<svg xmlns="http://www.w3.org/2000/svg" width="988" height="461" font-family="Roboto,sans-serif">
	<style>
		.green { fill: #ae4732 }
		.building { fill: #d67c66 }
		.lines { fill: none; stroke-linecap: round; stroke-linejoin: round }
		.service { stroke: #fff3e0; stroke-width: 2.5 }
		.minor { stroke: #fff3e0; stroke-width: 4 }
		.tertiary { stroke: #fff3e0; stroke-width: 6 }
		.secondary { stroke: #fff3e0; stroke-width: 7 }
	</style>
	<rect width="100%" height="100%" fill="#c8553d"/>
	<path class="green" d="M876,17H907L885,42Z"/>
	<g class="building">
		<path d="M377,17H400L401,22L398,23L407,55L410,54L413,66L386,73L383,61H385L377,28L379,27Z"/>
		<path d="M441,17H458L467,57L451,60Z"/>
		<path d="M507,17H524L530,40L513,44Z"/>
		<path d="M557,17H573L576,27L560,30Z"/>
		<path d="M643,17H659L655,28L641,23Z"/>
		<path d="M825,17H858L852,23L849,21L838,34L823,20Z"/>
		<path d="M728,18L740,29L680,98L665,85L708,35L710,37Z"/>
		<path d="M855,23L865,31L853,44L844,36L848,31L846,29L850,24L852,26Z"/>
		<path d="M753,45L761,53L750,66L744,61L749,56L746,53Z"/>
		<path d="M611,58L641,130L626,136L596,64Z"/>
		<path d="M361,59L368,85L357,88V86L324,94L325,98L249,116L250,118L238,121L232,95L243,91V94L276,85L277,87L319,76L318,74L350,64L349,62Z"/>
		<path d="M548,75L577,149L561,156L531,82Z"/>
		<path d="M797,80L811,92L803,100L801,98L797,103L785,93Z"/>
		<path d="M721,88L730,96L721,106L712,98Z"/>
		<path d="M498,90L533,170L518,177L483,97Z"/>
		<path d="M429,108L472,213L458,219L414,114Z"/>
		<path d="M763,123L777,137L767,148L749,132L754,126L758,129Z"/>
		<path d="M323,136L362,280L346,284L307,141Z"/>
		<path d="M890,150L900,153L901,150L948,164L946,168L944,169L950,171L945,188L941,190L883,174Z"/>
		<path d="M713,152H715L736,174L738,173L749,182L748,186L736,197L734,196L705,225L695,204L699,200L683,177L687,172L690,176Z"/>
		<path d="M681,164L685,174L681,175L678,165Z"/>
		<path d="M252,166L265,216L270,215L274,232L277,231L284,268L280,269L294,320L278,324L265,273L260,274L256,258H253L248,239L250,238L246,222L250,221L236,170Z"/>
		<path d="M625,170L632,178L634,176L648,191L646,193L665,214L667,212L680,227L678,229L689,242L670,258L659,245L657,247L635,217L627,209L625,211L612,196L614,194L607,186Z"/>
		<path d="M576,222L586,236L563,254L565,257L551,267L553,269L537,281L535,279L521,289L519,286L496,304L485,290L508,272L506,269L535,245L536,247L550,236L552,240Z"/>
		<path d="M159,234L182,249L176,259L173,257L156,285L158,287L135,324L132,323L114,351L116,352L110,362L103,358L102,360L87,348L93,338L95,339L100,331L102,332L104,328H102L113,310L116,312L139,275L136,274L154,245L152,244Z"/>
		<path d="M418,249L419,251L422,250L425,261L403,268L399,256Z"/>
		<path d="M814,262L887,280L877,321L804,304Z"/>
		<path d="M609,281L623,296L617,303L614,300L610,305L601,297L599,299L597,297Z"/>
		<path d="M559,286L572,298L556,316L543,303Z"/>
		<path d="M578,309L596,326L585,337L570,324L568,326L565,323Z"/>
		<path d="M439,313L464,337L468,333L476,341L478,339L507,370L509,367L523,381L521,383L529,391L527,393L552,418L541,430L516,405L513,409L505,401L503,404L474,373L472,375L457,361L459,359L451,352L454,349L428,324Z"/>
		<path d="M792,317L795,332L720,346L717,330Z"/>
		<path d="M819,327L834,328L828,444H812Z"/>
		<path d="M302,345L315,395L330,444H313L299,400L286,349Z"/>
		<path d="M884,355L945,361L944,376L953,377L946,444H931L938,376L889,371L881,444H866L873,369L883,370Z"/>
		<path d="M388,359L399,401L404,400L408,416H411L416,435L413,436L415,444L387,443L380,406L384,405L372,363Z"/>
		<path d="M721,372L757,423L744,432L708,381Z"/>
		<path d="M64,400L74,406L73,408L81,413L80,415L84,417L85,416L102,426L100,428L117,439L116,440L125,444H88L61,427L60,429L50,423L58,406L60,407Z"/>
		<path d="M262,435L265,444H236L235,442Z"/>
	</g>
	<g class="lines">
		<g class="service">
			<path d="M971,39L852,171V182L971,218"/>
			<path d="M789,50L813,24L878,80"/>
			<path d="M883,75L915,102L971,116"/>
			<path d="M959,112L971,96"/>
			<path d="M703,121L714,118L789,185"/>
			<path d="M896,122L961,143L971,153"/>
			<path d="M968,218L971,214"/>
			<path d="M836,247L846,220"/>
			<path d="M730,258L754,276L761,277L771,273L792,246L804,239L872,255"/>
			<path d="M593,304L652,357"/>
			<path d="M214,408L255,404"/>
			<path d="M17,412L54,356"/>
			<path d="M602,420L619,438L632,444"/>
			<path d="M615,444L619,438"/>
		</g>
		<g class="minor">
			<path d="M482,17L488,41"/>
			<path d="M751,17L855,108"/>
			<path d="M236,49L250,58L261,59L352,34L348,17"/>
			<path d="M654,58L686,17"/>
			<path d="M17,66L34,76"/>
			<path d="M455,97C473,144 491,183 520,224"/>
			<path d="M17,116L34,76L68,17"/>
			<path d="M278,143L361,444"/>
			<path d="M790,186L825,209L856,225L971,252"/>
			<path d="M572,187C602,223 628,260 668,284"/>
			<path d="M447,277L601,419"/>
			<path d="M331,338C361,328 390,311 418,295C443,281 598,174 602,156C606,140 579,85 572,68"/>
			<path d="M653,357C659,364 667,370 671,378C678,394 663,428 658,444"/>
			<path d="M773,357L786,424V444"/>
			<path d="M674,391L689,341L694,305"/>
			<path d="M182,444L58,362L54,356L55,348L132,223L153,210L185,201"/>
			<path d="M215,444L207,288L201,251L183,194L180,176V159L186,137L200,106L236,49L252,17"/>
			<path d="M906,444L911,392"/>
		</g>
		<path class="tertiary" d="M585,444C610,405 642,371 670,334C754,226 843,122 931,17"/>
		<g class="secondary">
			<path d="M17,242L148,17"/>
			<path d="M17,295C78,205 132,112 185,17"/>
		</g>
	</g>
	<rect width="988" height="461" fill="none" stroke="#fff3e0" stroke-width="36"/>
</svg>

==*==

Instructions to follow:
Please set down each entry again, word for word.

Written answer:
<svg xmlns="http://www.w3.org/2000/svg" width="988" height="461" font-family="Roboto,sans-serif">
	<style>
		.green { fill: #ae4732 }
		.building { fill: #d67c66 }
		.lines { fill: none; stroke-linecap: round; stroke-linejoin: round }
		.service { stroke: #fff3e0; stroke-width: 2.5 }
		.minor { stroke: #fff3e0; stroke-width: 4 }
		.tertiary { stroke: #fff3e0; stroke-width: 6 }
		.secondary { stroke: #fff3e0; stroke-width: 7 }
	</style>
	<rect width="100%" height="100%" fill="#c8553d"/>
	<path class="green" d="M876,17H907L885,42Z"/>
	<g class="building">
		<path d="M377,17H400L401,22L398,23L407,55L410,54L413,66L386,73L383,61H385L377,28L379,27Z"/>
		<path d="M441,17H458L467,57L451,60Z"/>
		<path d="M507,17H524L530,40L513,44Z"/>
		<path d="M557,17H573L576,27L560,30Z"/>
		<path d="M643,17H659L655,28L641,23Z"/>
		<path d="M825,17H858L852,23L849,21L838,34L823,20Z"/>
		<path d="M728,18L740,29L680,98L665,85L708,35L710,37Z"/>
		<path d="M855,23L865,31L853,44L844,36L848,31L846,29L850,24L852,26Z"/>
		<path d="M753,45L761,53L750,66L744,61L749,56L746,53Z"/>
		<path d="M611,58L641,130L626,136L596,64Z"/>
		<path d="M361,59L368,85L357,88V86L324,94L325,98L249,116L250,118L238,121L232,95L243,91V94L276,85L277,87L319,76L318,74L350,64L349,62Z"/>
		<path d="M548,75L577,149L561,156L531,82Z"/>
		<path d="M797,80L811,92L803,100L801,98L797,103L785,93Z"/>
		<path d="M721,88L730,96L721,106L712,98Z"/>
		<path d="M498,90L533,170L518,177L483,97Z"/>
		<path d="M429,108L472,213L458,219L414,114Z"/>
		<path d="M763,123L777,137L767,148L749,132L754,126L758,129Z"/>
		<path d="M323,136L362,280L346,284L307,141Z"/>
		<path d="M890,150L900,153L901,150L948,164L946,168L944,169L950,171L945,188L941,190L883,174Z"/>
		<path d="M713,152H715L736,174L738,173L749,182L748,186L736,197L734,196L705,225L695,204L699,200L683,177L687,172L690,176Z"/>
		<path d="M681,164L685,174L681,175L678,165Z"/>
		<path d="M252,166L265,216L270,215L274,232L277,231L284,268L280,269L294,320L278,324L265,273L260,274L256,258H253L248,239L250,238L246,222L250,221L236,170Z"/>
		<path d="M625,170L632,178L634,176L648,191L646,193L665,214L667,212L680,227L678,229L689,242L670,258L659,245L657,247L635,217L627,209L625,211L612,196L614,194L607,186Z"/>
		<path d="M576,222L586,236L563,254L565,257L551,267L553,269L537,281L535,279L521,289L519,286L496,304L485,290L508,272L506,269L535,245L536,247L550,236L552,240Z"/>
		<path d="M159,234L182,249L176,259L173,257L156,285L158,287L135,324L132,323L114,351L116,352L110,362L103,358L102,360L87,348L93,338L95,339L100,331L102,332L104,328H102L113,310L116,312L139,275L136,274L154,245L152,244Z"/>
		<path d="M418,249L419,251L422,250L425,261L403,268L399,256Z"/>
		<path d="M814,262L887,280L877,321L804,304Z"/>
		<path d="M609,281L623,296L617,303L614,300L610,305L601,297L599,299L597,297Z"/>
		<path d="M559,286L572,298L556,316L543,303Z"/>
		<path d="M578,309L596,326L585,337L570,324L568,326L565,323Z"/>
		<path d="M439,313L464,337L468,333L476,341L478,339L507,370L509,367L523,381L521,383L529,391L527,393L552,418L541,430L516,405L513,409L505,401L503,404L474,373L472,375L457,361L459,359L451,352L454,349L428,324Z"/>
		<path d="M792,317L795,332L720,346L717,330Z"/>
		<path d="M819,327L834,328L828,444H812Z"/>
		<path d="M302,345L315,395L330,444H313L299,400L286,349Z"/>
		<path d="M884,355L945,361L944,376L953,377L946,444H931L938,376L889,371L881,444H866L873,369L883,370Z"/>
		<path d="M388,359L399,401L404,400L408,416H411L416,435L413,436L415,444L387,443L380,406L384,405L372,363Z"/>
		<path d="M721,372L757,423L744,432L708,381Z"/>
		<path d="M64,400L74,406L73,408L81,413L80,415L84,417L85,416L102,426L100,428L117,439L116,440L125,444H88L61,427L60,429L50,423L58,406L60,407Z"/>
		<path d="M262,435L265,444H236L235,442Z"/>
	</g>
	<g class="lines">
		<g class="service">
			<path d="M971,39L852,171V182L971,218"/>
			<path d="M789,50L813,24L878,80"/>
			<path d="M883,75L915,102L971,116"/>
			<path d="M959,112L971,96"/>
			<path d="M703,121L714,118L789,185"/>
			<path d="M896,122L961,143L971,153"/>
			<path d="M968,218L971,214"/>
			<path d="M836,247L846,220"/>
			<path d="M730,258L754,276L761,277L771,273L792,246L804,239L872,255"/>
			<path d="M593,304L652,357"/>
			<path d="M214,408L255,404"/>
			<path d="M17,412L54,356"/>
			<path d="M602,420L619,438L632,444"/>
			<path d="M615,444L619,438"/>
		</g>
		<g class="minor">
			<path d="M482,17L488,41"/>
			<path d="M751,17L855,108"/>
			<path d="M236,49L250,58L261,59L352,34L348,17"/>
			<path d="M654,58L686,17"/>
			<path d="M17,66L34,76"/>
			<path d="M455,97C473,144 491,183 520,224"/>
			<path d="M17,116L34,76L68,17"/>
			<path d="M278,143L361,444"/>
			<path d="M790,186L825,209L856,225L971,252"/>
			<path d="M572,187C602,223 628,260 668,284"/>
			<path d="M447,277L601,419"/>
			<path d="M331,338C361,328 390,311 418,295C443,281 598,174 602,156C606,140 579,85 572,68"/>
			<path d="M653,357C659,364 667,370 671,378C678,394 663,428 658,444"/>
			<path d="M773,357L786,424V444"/>
			<path d="M674,391L689,341L694,305"/>
			<path d="M182,444L58,362L54,356L55,348L132,223L153,210L185,201"/>
			<path d="M215,444L207,288L201,251L183,194L180,176V159L186,137L200,106L236,49L252,17"/>
			<path d="M906,444L911,392"/>
		</g>
		<path class="tertiary" d="M585,444C610,405 642,371 670,334C754,226 843,122 931,17"/>
		<g class="secondary">
			<path d="M17,242L148,17"/>
			<path d="M17,295C78,205 132,112 185,17"/>
		</g>
	</g>
	<rect width="988" height="461" fill="none" stroke="#fff3e0" stroke-width="36"/>
</svg>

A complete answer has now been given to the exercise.